Two of the nation’s highest profile crime-lab scandals resulted in the exonerations of at least 10 defendants, millions of dollars in settlements and broad reviews of hundreds of their cases. Scandal also has hit the FBI crime lab, long considered the nation’s top forensic facility.

In Harris county Texas, a jurisdiction that has sent 75 people to the death chamber — more than most states — revelations of incompetent analysts in the lab forced Houston authorities to close it. Police Chief Harold Hurtt later announced the discovery of 280 boxes of evidence from at least 8000 Houston cases spanning 25 years. However, Texas Governor Rick Perry rejected the chief’s plea to halt executions of inmates convicted in Harris County until the scope of problems at the police crime lab can be determined.

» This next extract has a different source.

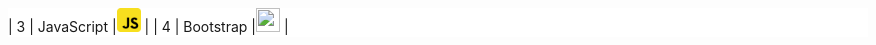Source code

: | 3 | JavaScript |<a href="./materials/javascript/exercise.md" ><img src="./images/javascript.svg" width="24px" height="24px" ></a> |
| 4 | Bootstrap |<a href="./materials/bootstrap/exercise.md" ><img src="./images/bootstrap.png" width="24px" height="24px" ></a> |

After Earl Washington challenged the test results from the Virginia state crime lab that had helped secure his conviction and death sentence, Governor Douglas Wilder commuted his sentence to life in prison, nine days before his scheduled execution, finding that the new test results raised a “substantial question” about Washington’s guilt. Six years later, then-Governor James Gilmore ordered another series of tests, and Washington was excluded as a suspect and pardoned.

The Tribune series concludes that labs are too often a place where mistakes, omissions and a lack of rigor lead investigators down false trails that end in wrongful convictions. Judges and juries sift through often-contradictory evidence, in an effort to determine the truth. Across the country, forensic science is being undermined by unproven theories and experts who testify in a misleading fashion. When experts are allowed to overstate their findings and unvalidated techniques are equated with science, judges and juries can be misled, the justice system fails and innocent people are convicted.